Mitglied werden

BJVreport

Warum verlassen so viele Top-Leute die SZ?

19.08.2024
Artikel aus dem BJVreport von
Senta Krasser

Das Leitmedium des Qualitätsjournalismus muss sparen. Es gehen aber auch die, die es nicht müssten.

Auch wenn die Meinungen auseinandergehen, ob die Geschichte über das antisemitische Pamphlet, das Hubert Aiwanger geschrieben haben soll, wirklich die beste des Jahres gewesen ist: Die Verleihung des Stern-Preis Anfang Juni in Hamburg an das Autorenteam der Süddeutschen Zeitung (siehe S. 4 im BJVreport 3/2024) war eine selten gewordene Gelegenheit, um sich und die eigene Zeitung zu feiern. Schließlich überwogen zuletzt die schlechten Nachrichten aus dem Glasturm.
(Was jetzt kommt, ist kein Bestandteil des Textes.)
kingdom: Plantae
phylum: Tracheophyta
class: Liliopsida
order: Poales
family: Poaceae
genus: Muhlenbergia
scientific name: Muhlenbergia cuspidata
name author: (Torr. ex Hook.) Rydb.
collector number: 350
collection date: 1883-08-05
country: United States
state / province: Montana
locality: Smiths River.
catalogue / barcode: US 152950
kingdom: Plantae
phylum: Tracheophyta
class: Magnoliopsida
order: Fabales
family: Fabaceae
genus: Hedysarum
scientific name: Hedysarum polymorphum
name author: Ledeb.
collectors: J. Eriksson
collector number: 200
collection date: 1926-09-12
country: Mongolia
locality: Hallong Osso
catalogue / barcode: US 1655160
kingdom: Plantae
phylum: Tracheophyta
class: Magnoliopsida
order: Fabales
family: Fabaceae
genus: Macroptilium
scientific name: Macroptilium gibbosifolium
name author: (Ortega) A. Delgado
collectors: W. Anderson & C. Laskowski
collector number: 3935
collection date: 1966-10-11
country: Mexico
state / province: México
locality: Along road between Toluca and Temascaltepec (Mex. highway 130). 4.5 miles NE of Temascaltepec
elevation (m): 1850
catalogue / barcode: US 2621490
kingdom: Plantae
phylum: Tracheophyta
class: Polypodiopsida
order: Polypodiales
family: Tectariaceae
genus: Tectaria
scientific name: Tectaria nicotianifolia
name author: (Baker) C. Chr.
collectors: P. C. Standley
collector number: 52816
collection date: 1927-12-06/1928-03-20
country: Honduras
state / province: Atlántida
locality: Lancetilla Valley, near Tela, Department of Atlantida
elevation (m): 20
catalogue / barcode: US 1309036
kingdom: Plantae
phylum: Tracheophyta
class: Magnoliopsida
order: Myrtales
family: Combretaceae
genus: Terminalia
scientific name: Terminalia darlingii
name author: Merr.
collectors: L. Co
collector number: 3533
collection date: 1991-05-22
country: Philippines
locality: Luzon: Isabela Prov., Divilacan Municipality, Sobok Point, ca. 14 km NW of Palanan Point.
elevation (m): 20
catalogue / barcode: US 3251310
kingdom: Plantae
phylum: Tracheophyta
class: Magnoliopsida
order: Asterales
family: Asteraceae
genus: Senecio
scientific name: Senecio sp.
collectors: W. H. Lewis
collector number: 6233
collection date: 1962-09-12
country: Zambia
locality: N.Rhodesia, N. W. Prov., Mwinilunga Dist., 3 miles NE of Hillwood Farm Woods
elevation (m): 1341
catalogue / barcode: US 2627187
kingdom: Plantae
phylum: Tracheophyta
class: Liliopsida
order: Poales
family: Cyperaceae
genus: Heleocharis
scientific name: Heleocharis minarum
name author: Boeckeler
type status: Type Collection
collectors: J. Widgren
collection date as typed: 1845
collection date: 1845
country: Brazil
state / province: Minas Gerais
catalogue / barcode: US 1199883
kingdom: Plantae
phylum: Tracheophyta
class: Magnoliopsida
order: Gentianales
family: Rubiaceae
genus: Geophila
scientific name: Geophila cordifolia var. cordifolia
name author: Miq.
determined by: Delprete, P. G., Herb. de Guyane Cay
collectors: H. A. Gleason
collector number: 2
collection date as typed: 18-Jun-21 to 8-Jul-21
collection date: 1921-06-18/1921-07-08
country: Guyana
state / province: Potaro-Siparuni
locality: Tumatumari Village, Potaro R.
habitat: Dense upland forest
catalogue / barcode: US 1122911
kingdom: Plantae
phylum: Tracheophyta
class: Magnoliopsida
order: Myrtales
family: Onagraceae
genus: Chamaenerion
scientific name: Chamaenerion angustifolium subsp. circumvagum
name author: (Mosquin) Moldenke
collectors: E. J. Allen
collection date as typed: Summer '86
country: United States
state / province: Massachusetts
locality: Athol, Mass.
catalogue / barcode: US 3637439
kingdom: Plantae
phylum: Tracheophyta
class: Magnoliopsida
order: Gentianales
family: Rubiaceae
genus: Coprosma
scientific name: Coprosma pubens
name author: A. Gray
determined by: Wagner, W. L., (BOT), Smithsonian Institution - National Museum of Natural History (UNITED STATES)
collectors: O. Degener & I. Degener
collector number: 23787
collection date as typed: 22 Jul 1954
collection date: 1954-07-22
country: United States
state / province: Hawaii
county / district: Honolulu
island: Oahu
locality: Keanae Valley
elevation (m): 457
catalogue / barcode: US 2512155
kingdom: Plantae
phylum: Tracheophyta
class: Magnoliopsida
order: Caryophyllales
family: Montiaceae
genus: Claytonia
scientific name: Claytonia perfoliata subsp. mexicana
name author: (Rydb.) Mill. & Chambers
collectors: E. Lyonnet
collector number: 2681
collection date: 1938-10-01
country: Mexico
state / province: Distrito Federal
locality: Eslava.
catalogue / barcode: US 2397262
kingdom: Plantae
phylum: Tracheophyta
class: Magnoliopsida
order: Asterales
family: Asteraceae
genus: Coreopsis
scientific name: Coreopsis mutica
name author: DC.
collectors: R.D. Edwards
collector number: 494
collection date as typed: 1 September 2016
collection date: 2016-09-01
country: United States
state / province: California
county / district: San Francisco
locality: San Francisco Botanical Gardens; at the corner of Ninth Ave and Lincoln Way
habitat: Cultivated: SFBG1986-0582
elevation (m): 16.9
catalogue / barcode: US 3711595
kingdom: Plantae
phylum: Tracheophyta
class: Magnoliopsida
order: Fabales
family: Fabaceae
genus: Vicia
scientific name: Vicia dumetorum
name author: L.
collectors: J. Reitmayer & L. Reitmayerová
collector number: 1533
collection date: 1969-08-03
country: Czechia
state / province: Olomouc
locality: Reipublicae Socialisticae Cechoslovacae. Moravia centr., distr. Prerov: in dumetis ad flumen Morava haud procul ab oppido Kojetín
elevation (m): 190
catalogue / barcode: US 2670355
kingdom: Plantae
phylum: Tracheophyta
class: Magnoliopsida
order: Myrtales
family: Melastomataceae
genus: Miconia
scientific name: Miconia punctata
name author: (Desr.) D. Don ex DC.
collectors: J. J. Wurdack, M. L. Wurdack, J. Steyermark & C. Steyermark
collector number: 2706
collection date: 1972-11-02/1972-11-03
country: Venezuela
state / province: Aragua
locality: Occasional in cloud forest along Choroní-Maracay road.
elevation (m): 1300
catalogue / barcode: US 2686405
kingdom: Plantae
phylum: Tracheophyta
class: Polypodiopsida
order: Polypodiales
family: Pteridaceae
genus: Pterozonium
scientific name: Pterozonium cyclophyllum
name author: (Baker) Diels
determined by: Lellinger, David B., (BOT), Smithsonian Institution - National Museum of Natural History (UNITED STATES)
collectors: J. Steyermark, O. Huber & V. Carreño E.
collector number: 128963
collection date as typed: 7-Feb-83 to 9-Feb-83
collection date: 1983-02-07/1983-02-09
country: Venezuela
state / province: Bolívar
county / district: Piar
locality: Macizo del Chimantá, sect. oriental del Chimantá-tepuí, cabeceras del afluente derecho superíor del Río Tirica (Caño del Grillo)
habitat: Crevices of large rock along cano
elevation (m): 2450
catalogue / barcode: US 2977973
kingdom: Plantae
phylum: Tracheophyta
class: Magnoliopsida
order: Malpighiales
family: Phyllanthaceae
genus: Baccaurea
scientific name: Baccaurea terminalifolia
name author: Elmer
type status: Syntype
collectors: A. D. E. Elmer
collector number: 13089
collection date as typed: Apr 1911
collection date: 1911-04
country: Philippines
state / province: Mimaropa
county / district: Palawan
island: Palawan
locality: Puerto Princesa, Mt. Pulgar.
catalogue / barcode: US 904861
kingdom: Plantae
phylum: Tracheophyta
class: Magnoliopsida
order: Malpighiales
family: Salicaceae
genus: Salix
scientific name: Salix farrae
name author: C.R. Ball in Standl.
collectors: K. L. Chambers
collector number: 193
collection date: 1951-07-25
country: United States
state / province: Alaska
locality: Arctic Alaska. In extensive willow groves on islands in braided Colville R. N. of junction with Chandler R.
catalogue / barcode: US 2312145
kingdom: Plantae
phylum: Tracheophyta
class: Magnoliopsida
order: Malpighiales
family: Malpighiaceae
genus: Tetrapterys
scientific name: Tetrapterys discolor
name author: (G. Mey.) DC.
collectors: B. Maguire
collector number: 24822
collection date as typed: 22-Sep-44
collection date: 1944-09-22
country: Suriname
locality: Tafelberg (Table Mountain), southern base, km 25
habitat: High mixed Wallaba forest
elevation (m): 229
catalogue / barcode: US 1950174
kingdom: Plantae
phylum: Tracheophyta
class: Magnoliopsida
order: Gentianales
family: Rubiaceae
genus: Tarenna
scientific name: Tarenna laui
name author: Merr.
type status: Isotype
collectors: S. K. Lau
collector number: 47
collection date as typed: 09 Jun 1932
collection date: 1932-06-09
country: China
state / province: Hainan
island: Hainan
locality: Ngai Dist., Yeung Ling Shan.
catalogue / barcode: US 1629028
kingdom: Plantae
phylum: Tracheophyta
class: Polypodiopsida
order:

Da war die Meldung im April, dass bis Ende des Jahres 30 von 500 redaktionellen Stellen entfallen sollen, weil die gedruckte Auflage stärker zurückgegangen sei als erwartet. Zwar beschwichtigte der Mehrheitseigentümer Südwestdeutsche Medienholding (SWMH), dass betriebsbedingte Kündigungen nicht geplant seien, sondern auslaufende Verträge nicht verlängert würden und man sonst auf „natürliche Fluktuation“ und Altersteilzeit setze. Aber die Hiobsbotschaft war klar: Die SZ muss sparen. Bereits 2020 gab es ein „Effizienzprogramm“. Damaliges Verlagsziel: minus 50 Stellen.

Verschlankt sich die SZ personell noch mehr, befürchten BJV und Verdi nicht nur Auswirkungen auf die Qualität des Journalismus, sondern auch eine Arbeitsverdichtung für diejenigen, die noch an Bord sind. Sie müssen zusätzlich auf die festen Freien als redaktionelle Hilfskräfte verzichten, seit die SZ Compliance Regeln durchsetzt und Pauschalen gekürzt oder gestrichen hat (BJVreport 2/2024). Und weil die Sekretariate und die Bildredaktion stark eingedampft wurden, müssen jetzt Schreiber Organisatorisches erledigen wie Bildrechte klären und Reisen buchen, sofern sie überhaupt noch reisen dürfen. Die Ressorts müssen mit 15 bis 20 Prozent weniger Budget auskommen.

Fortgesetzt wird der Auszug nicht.